We also must reduce transportation emissions, and we look forward to working with the City to make bike and car-sharing easier. We are especially thrilled to see the Speaker’s support for a 100% zero-emission school bus fleet by 2040 and for a state low carbon fuel standard, both of which are top priorities for NYLCV.
Given the significant greenhouse gas emissions from residential and commercial buildings in New York City, we agree that green building must be a priority, especially for affordable housing. The Speaker’s support for district-scale clean energy solutions shows an understanding of the unique challenges and opportunities for New York City’s buildings to go green. We applaud the city’s focus on increasing green infrastructure throughout the city, specifically to reduce flooding for our most vulnerable communities. Prioritizing heat island issues, which severely impact New Yorkers’ health, especially the elderly and people with respiratory issues, is also critical.

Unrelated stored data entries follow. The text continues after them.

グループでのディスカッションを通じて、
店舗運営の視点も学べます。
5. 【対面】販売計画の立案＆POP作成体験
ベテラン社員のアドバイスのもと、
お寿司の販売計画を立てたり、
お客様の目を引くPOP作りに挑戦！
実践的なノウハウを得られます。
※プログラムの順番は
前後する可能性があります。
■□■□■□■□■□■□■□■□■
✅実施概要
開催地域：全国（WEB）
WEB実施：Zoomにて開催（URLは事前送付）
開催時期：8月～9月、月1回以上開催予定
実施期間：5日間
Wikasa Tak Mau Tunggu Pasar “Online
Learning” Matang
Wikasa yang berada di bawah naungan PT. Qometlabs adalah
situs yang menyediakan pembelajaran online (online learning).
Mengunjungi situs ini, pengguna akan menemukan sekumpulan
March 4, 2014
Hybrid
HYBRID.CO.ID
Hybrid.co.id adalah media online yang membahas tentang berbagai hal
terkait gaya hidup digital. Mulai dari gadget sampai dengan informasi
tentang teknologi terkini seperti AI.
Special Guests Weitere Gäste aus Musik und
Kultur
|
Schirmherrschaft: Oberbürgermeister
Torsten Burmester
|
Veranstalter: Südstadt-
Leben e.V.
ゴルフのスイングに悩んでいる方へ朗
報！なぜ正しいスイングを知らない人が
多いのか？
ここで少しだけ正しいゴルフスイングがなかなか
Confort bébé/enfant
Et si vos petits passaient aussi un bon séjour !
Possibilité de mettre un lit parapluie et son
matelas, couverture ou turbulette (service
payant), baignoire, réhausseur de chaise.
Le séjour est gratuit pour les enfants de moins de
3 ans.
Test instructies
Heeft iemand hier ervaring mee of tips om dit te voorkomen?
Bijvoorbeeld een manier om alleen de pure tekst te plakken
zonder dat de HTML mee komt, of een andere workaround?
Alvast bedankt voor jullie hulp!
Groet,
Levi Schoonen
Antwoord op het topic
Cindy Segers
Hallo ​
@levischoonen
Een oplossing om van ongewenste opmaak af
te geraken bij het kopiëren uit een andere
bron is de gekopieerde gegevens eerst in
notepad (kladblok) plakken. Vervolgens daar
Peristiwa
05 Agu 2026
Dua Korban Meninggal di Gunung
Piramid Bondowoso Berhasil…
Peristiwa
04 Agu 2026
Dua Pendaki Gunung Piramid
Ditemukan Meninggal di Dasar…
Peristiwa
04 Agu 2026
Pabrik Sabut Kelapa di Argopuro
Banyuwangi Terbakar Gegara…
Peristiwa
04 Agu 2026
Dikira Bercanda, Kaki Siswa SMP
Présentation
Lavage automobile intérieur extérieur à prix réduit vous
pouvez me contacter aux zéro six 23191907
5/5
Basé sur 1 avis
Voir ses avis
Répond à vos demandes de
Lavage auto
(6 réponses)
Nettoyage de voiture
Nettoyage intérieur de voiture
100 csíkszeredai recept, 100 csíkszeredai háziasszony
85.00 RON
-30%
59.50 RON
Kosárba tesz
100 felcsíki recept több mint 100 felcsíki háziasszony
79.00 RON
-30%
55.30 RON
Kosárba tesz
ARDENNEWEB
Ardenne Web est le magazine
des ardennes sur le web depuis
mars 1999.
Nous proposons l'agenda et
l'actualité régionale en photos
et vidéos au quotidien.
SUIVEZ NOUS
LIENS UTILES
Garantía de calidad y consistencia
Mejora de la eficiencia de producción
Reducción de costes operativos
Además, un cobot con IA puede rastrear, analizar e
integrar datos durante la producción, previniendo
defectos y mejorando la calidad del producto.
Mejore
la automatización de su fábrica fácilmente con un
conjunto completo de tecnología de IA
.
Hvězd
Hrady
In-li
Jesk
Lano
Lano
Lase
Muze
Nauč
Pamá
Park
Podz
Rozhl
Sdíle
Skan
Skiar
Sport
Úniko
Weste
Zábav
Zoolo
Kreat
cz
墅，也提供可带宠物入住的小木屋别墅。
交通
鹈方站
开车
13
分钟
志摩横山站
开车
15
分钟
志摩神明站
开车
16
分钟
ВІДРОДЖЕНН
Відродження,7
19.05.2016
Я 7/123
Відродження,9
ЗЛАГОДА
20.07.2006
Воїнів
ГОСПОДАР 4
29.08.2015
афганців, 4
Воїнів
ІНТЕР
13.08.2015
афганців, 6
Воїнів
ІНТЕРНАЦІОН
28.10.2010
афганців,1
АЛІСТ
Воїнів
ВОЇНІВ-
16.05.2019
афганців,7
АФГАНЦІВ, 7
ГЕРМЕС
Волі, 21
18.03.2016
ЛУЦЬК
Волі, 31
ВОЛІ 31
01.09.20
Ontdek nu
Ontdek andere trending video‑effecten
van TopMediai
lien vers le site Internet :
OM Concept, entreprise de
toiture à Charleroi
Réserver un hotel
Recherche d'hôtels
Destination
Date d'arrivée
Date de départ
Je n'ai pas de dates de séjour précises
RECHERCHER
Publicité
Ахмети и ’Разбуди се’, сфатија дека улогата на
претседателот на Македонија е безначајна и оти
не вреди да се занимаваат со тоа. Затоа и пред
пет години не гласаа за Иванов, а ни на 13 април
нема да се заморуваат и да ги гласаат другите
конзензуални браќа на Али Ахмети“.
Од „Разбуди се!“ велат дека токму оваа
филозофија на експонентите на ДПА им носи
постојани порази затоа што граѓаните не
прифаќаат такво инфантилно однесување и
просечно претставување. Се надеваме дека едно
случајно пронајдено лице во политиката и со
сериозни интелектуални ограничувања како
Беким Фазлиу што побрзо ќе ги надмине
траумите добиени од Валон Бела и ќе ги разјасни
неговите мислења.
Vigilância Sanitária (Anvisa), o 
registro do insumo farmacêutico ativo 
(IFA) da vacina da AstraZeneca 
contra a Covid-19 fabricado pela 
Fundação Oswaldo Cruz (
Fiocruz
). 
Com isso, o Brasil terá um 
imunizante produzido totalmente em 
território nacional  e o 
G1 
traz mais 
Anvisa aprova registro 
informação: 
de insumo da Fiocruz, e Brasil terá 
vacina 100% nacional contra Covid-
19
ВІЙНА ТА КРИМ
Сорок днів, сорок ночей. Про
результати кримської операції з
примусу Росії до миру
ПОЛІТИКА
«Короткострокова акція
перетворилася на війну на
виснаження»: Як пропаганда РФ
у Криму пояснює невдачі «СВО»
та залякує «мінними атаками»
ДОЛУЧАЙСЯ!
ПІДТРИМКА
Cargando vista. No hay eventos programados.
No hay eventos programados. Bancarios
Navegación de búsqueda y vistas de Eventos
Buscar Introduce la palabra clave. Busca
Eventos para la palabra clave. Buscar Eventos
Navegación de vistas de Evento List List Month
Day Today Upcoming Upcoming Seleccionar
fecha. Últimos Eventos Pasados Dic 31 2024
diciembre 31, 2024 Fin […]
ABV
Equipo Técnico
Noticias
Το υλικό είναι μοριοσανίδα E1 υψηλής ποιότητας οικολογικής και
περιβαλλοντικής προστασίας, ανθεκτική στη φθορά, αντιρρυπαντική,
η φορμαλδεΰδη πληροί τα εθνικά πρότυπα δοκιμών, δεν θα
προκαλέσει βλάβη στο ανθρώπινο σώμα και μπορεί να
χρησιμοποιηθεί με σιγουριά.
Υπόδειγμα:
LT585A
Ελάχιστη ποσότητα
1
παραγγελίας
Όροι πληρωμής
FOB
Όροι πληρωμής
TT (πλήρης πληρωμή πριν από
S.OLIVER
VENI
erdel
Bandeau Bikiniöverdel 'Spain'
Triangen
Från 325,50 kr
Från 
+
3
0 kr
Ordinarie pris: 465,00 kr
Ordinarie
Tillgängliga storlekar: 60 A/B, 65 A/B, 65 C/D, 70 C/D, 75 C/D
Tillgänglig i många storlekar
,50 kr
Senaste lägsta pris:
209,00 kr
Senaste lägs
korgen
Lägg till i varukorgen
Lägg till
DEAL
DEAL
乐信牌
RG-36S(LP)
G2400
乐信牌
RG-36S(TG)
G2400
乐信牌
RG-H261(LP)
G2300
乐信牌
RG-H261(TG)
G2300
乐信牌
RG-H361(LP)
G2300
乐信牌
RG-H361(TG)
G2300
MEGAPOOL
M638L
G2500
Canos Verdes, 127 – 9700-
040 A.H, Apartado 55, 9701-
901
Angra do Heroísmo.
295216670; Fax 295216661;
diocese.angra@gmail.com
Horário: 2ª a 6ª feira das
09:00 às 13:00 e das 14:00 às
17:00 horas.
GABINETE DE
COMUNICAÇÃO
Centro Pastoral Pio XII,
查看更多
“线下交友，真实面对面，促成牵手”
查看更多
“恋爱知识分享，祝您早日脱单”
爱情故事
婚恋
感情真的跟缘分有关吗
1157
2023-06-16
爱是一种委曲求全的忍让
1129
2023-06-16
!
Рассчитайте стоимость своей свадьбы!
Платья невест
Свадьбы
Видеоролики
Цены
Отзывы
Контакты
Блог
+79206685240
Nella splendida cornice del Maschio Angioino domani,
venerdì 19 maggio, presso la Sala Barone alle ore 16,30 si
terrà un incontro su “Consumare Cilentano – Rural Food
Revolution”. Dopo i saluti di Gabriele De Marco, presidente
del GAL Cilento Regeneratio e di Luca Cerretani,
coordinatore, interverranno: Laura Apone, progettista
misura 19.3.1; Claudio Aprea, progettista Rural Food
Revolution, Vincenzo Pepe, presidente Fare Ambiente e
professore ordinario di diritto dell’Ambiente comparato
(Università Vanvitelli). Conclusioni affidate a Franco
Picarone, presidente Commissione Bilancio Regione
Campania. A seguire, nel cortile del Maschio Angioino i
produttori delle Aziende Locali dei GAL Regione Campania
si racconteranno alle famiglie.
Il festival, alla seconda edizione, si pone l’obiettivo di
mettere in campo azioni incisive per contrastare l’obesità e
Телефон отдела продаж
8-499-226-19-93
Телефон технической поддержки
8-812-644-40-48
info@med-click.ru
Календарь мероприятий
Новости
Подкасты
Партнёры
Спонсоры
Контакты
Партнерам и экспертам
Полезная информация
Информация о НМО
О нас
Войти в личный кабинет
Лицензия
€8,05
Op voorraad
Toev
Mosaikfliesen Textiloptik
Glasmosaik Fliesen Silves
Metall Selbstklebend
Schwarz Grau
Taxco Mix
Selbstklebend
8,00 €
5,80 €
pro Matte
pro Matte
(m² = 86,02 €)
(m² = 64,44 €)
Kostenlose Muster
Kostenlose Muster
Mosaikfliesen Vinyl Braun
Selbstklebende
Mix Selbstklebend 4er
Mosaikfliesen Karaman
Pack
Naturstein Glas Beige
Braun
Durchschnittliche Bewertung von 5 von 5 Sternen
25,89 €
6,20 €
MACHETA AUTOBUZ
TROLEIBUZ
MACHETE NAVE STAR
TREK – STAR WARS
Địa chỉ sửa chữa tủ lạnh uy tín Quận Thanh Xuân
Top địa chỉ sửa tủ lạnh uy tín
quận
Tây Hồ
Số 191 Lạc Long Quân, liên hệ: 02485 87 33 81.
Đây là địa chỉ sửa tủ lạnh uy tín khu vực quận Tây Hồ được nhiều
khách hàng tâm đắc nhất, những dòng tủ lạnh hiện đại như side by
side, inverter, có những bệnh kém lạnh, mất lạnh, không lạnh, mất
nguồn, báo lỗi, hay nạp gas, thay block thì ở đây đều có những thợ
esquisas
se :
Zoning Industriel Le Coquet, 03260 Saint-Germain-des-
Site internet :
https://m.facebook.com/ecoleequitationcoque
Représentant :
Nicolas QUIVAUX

To reduce greenhouse gas emissions and move towards a clean energy grid, New York must actively work to build transmission capacity to deliver clean energy across the state. Currently, only 7% of New York City’s energy comes from renewable sources; we have a lot of work to do to reach our state’s climate goals. We applaud the detailed strategies to deliver clean energy to New York City, increase storage capacity of renewable energy and to develop new renewable energy projects, specifically on Rikers Island.